Manjoo: The global economy runs on parties you're not invited to

In an undated photo, the Dentsu Aegis Network's pier at the Cannes Lions International Festival of Creativity Awards, in Cannes, France. The annual event, established in the 1950s, honors the best in marketing, attracts executives from the world's biggest brands and advertising agencies, as well as the top players from technology, entertainment and media. (Sapna Maheshwari/The New York Times)
In an undated photo, the Dentsu Aegis Network's pier at the Cannes Lions International Festival of Creativity Awards, in Cannes, France. The annual event, established in the 1950s, honors the best in marketing, attracts executives from the world's biggest brands and advertising agencies, as well as the top players from technology, entertainment and media. (Sapna Maheshwari/The New York Times)

I was on a party yacht in Cannes recently when I found myself locked in one of the classic quandaries of life on the French Riviera: canapés, crudités, or rosé?

I'm joking, of course! Why choose just one? As I stuffed my face, I mingled with a posse of slobbery, middle-aged American dudes bedecked in wrinkled linen. They were discussing the highlights of Cannes Lions, the annual advertising industry confab that brought thousands of marketers, armed with expense accounts, to the south of France for the week. Their conversation moved easily, if bizarrely, between hip-hop and ad tech.

I found it hard to partake in the mirth. For much of the glamorous week in Cannes, I was plagued by a nagging question about the ad business and the global economy: What were all these people doing here?

Why had their bosses paid for flights, hotels, yachts, private villas, helicopter rides, sponsored beaches, hip-hop stars and enough food, drink and fancy swag to sustain a small village? And why schlep all the way to Cannes rather than to, say, the Marriott in Atlantic City? All week, as I traipsed from rooftop party to beachfront party to Michelin-restaurant party (I'm hoping The Times puts me in one of those ads showing its journalists braving harsh conditions to uncover the truth), I was struck by the incongruence between the story that the ad industry tells about itself and the story playing out before my eyes. Wasn't the ad business supposed to be ruled by data now? How could anyone justify this expense-account boondoggle - or any of the similar annual corporate excursions to Aspen, Davos, Sun Valley or Jackson Hole?

Then, over the course of my very tough week in Cannes, in conversations with people from every corner of the business, a truth dawned on me: The global economy runs on parties.

The internet was supposed to pull down gatekeepers and middlemen. It was supposed to make decision-making rational, data-driven and cost effective. But that really hasn't happened anywhere. Instead, as the world digitized, we just got new gatekeepers, new middlemen, and new hangers-on. We got new cool kids running the show.

Even though we have all given ourselves over to data, human relationships lubricated by human pleasures still matter to every industry. Indeed, they matter more, because the few humans not replaced by machines have more power now than ever before. As went the ad business, so will go the rest of the economy: The robots may take over - but for a certain class of moneyed titan, the beaches will always remain topless, the drinks bottomless and high-end schmoozing will never die.

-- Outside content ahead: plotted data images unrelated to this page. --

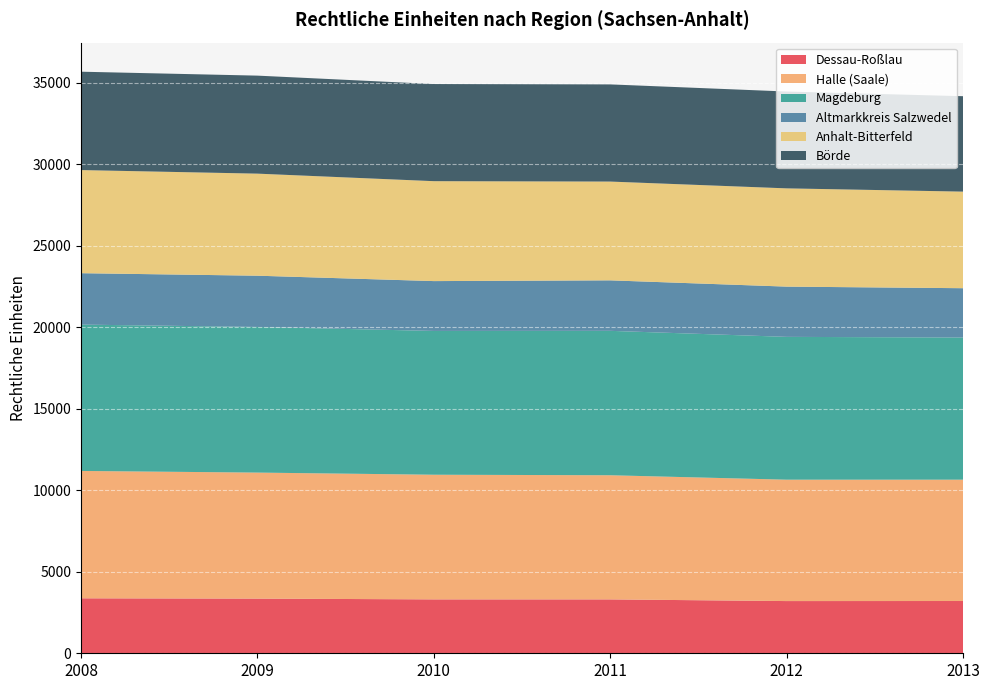

Reading left to right, extract all data points from this chart.

Dessau-Roßlau: 3372	3353	3306	3305	3202	3206
Halle (Saale): 7812	7730	7646	7615	7446	7443
Magdeburg: 8977	8933	8820	8858	8760	8719
Altmarkkreis Salzwedel: 3153	3144	3057	3097	3082	3025
Anhalt-Bitterfeld: 6325	6260	6129	6059	6027	5924
Börde: 6034	6012	5959	5960	5940	5853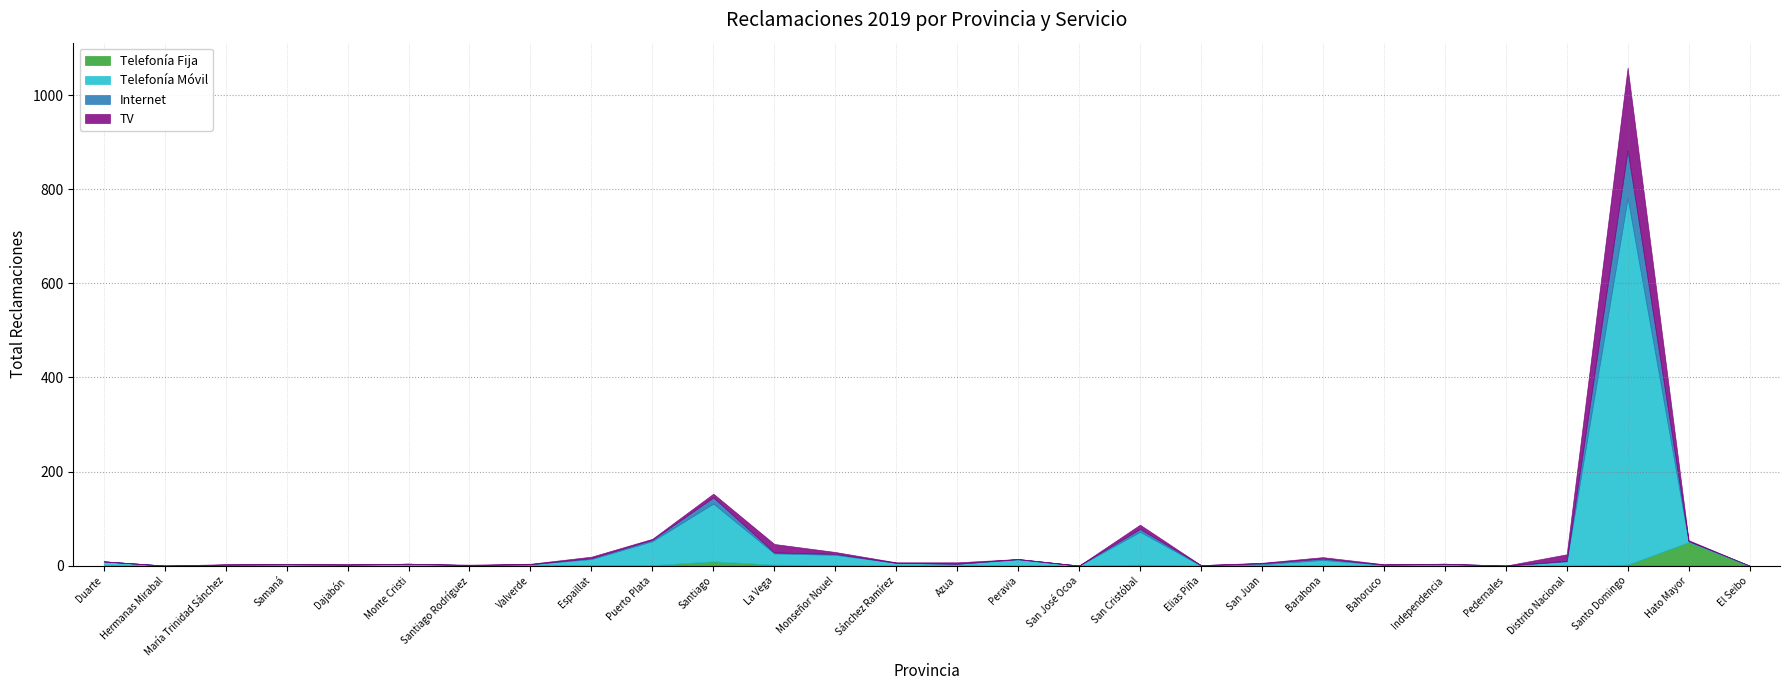

True or false: Telefonía Móvil and Telefonía Fija cross at least once.

True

Few industries have been altered more completely by the internet than advertising. In the popular telling, advertising went from a "Mad Men"-style business built on cocktails and intuition - a business where half of your money was wasted, you just didn't know which half - to a scrupulously measured, data-driven industry ruled, above all, by spreadsheets tracking three magic letters, ROI: return on investment.

And yet in every conversation I had at Cannes, I caught a major whiff of skepticism about whether the data that lies at the heart of the ad business were really telling the whole story. As Facebook, Google, YouTube, Twitter and other ad-driven tech platforms weather scandal after scandal, the people who run major brands feel increasingly adrift. They need to make gut calls about where to spend their money, about what their brands should stand for, and about how to navigate sensitives like race and gender inclusiveness in a world ruled by social media outrage. That's where the schmooze, consultants, middlemen and intuition come in: to help companies make high-dollar gut calls about data. A certain amount of fear-of-missing-out also holds sway: If your competitor is sending a lot of folks to Cannes, then shouldn't you be there, too?

It's not true that the internet is eliminating every job for humans. There are humans everywhere in the social media supply chain. Some of them suffer. Others get to schmooze. The internet changed everything. It also changed nothing.